I have used the TFBertModel and AutoModel from the transformer library for training a two-class classification task and the training loss is not decreasing.
bert = TFBertModel.from_pretrained('bert-base-uncased')
input_ids = tf.keras.layers.Input(shape=(SEQ_LEN,), name='input_ids', dtype='int32')
mask = tf.keras.layers.Input(shape=(SEQ_LEN,), name='attention_mask', dtype='int32')
embeddings = bert(input_ids, attention_mask=mask)[1]

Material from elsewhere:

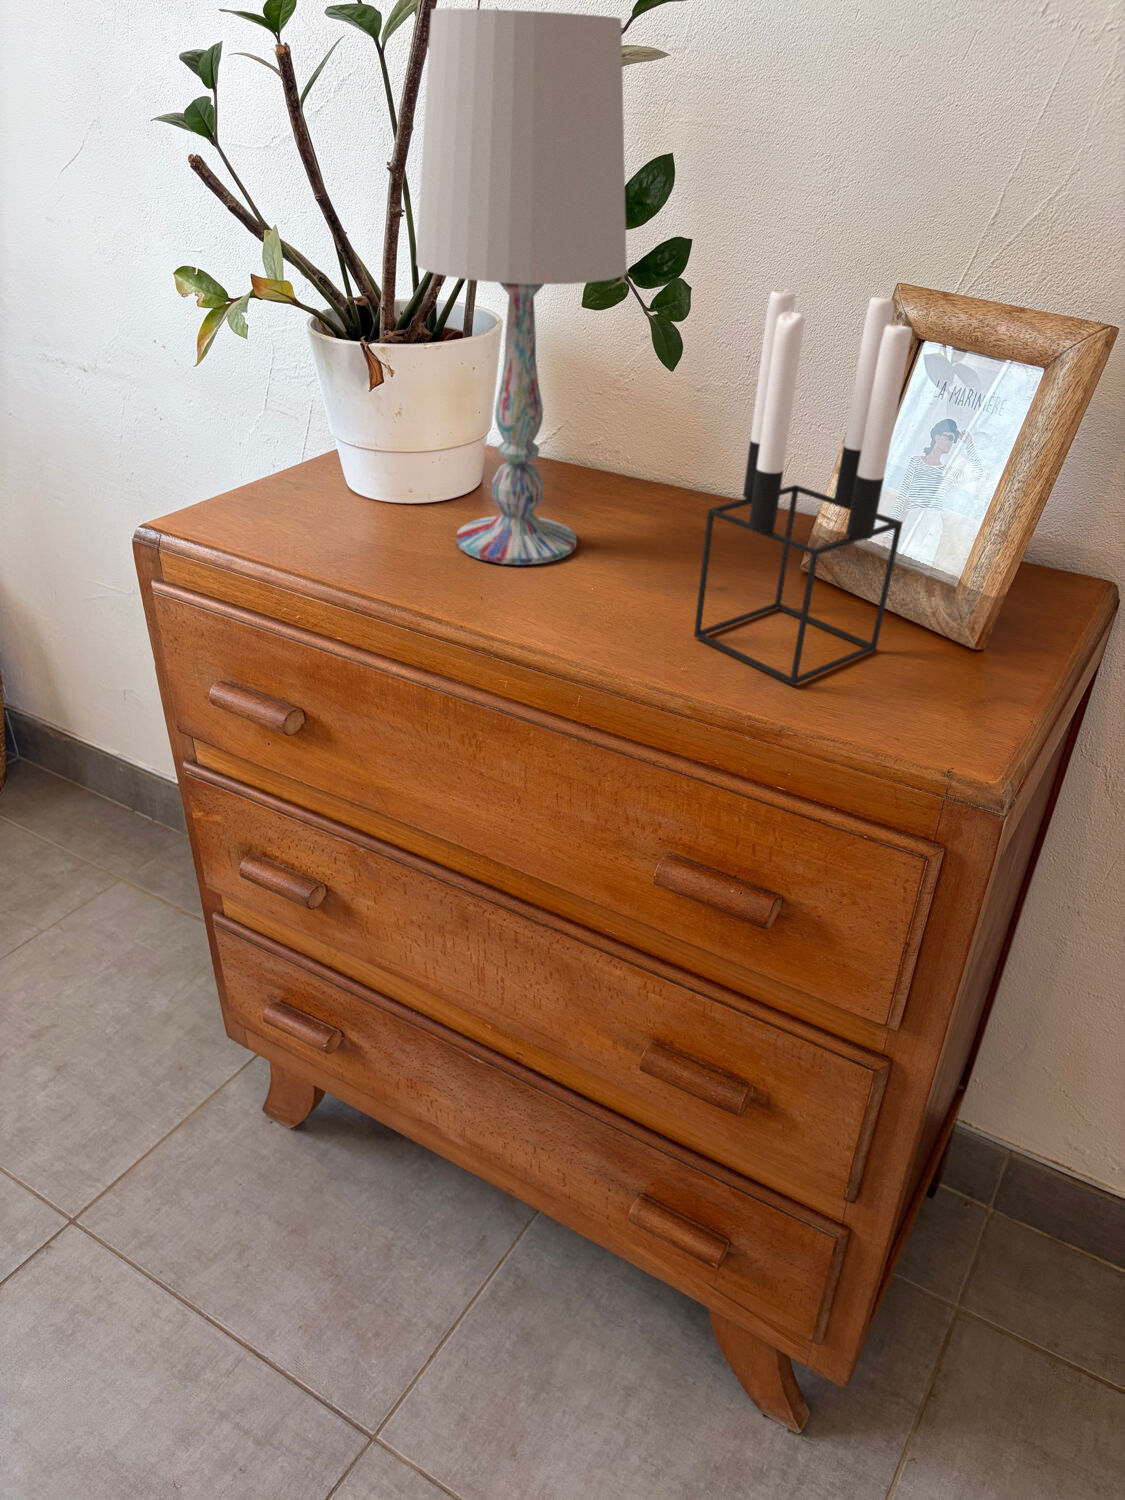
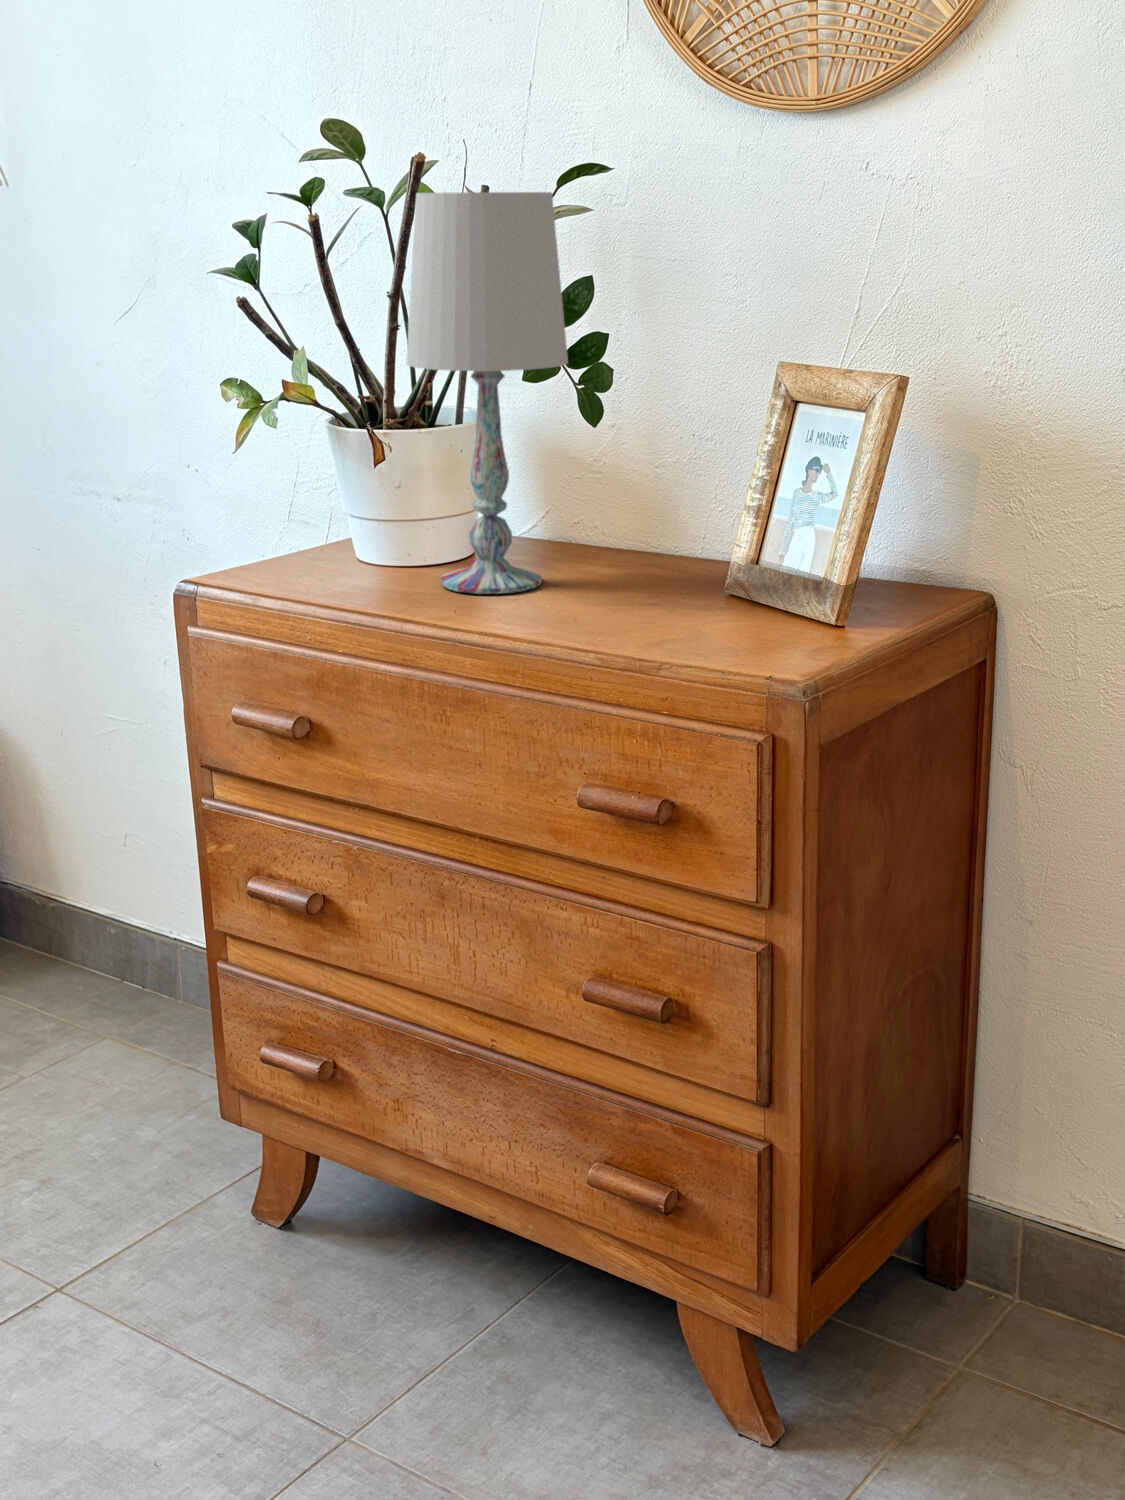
candle holder: present [694,289,912,685] -> none [616,361,763,647]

X = tf.keras.layers.Dropout(0.1)(embeddings)
X = tf.keras.layers.Dense(128, activation='relu')(X)
y = tf.keras.layers.Dense(1, activation='sigmoid', name='outputs')(X)
bert_model = tf.keras.Model(inputs=[input_ids, mask], outputs=y)
bert_model.compile(optimizer='adam', loss='binary_crossentropy', metrics=['accuracy'])
But when I use the TFBertForSequenceClassification model the model converges fast and the training loss reaches zero.
bert_model = TFBertForSequenceClassification.from_pretrained('bert-base-uncased',num_labels=2)
loss = tf.keras.losses.SparseCategoricalCrossentropy(from_logits=True)
metric = tf.keras.metrics.SparseCategoricalAccuracy('accuracy')
optimizer = tf.keras.optimizers.Adam(learning_rate=2e-5,epsilon=1e-08)
bert_model.compile(loss=loss, optimizer=optimizer, metrics=[metric])
I want to use the sequence output of BERT and hence I need to load the model with TFBertModel or something similar which returns the outputs of BERT.